Friday's offer, made by a purported Taliban spokesman, came as Afghan President Hamid Karzai traveled to the US for weekend talks with US President George W. Bush expected to address the hostage crisis.
South Korea expressed hope on Friday that the summit would help efforts to win the release of the 16 Korean women and five men abducted on July 19 in Ghazni Province. The Taliban have already shot and killed two men in the church group, which was doing voluntary health work in Afghanistan.
Qari Yousef Ahmadi, a purported spokesman who claims to speak for the Taliban, said the militants were ready to negotiate anywhere for the freedom of the captives with South Korea's ambassador to Afghanistan -- if the UN mission guarantees the militant delegation's safety.
"The Taliban are ready to meet them in Kabul, other cities or other country, but only under one condition and that is that the UN guarantees their safety," Ahmadi said, speaking on telephone from an undisclosed location.
Officials from the UN mission in Afghanistan were not immediately available to comment on Ahmadi's offer.
South Korean presidential spokesman Cheon Ho-sun declined to comment on Friday on whether South Korean negotiators planned face-to-face talks with the Taliban, repeating an earlier remark that the country has been "maintaining direct and indirect contacts" with the captors.

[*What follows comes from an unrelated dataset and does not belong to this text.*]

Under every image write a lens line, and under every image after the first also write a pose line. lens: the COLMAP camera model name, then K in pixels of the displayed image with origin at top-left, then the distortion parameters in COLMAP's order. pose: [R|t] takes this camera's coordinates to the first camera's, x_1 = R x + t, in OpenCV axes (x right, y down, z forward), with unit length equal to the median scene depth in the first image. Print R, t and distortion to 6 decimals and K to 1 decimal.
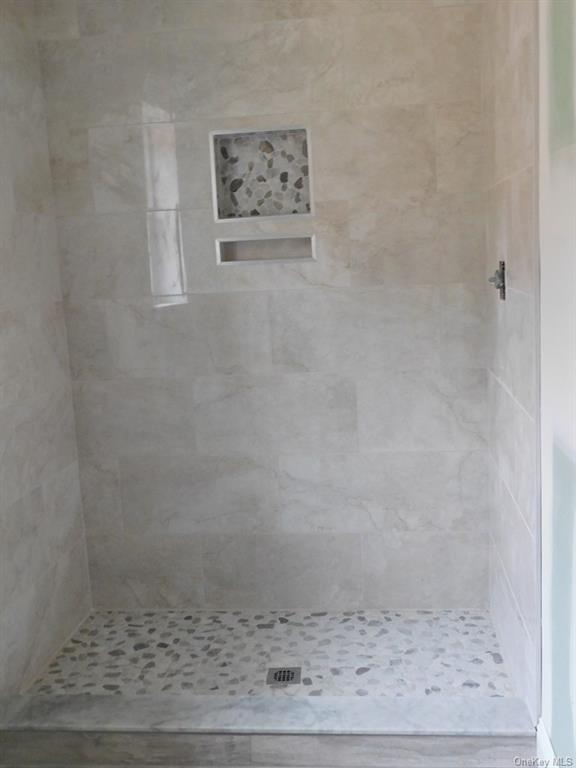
lens RADIAL K [[724.2, 0, 288.0], [0, 724.2, 384.0], [0, 0, 1]] dist [0.047810, -0.005378]
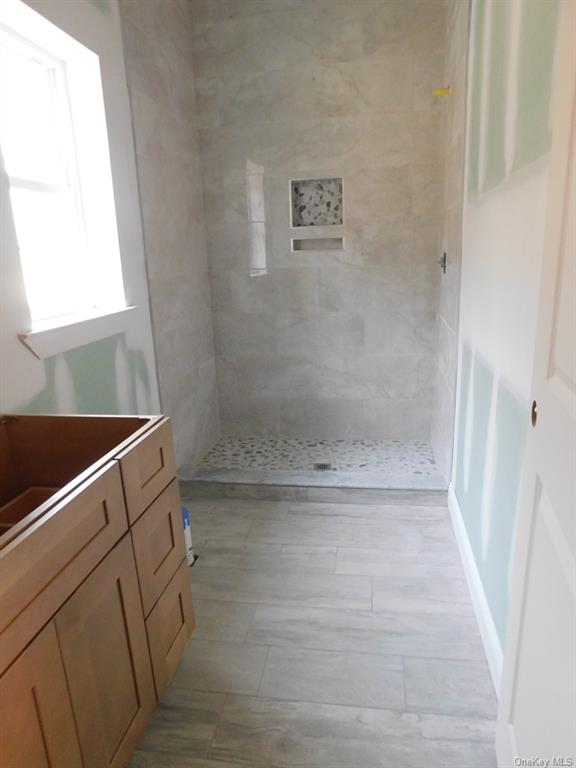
lens RADIAL K [[498.4, 0, 288.0], [0, 498.4, 384.0], [0, 0, 1]] dist [-0.005625, 0.002512]
pose [[0.998976, 0.025205, -0.037581, -0.049908], [-0.021876, 0.996012, 0.086495, 0.061402], [0.039612, -0.085584, 0.995543, -0.297916]]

"What we want to tell [the kidnappers], the primary goal of these contacts is to make it clear that there is a limit in our government's ability to address the release of prisoners they demand," Cheon told a press briefing in Seoul.
South Korea has sent lawmakers to lobby the US to help resolve the crisis. Seoul has asked Washington and Kabul to exercise "flexibility," as negotiations to free the captives are deadlocked over the Taliban's demand that insurgent prisoners be freed, including some in US custody.
A group of local doctors, meanwhile, traveled from Kabul to Ghazni in a hope of being able to reach the hostages, and treat those in a need of medical care.
However, militants did not allow the doctors to cross into their territory on Friday, telling the group they suspect spies to be among them, said Mohammad Hashim Wahaaj, who is leading the delegation.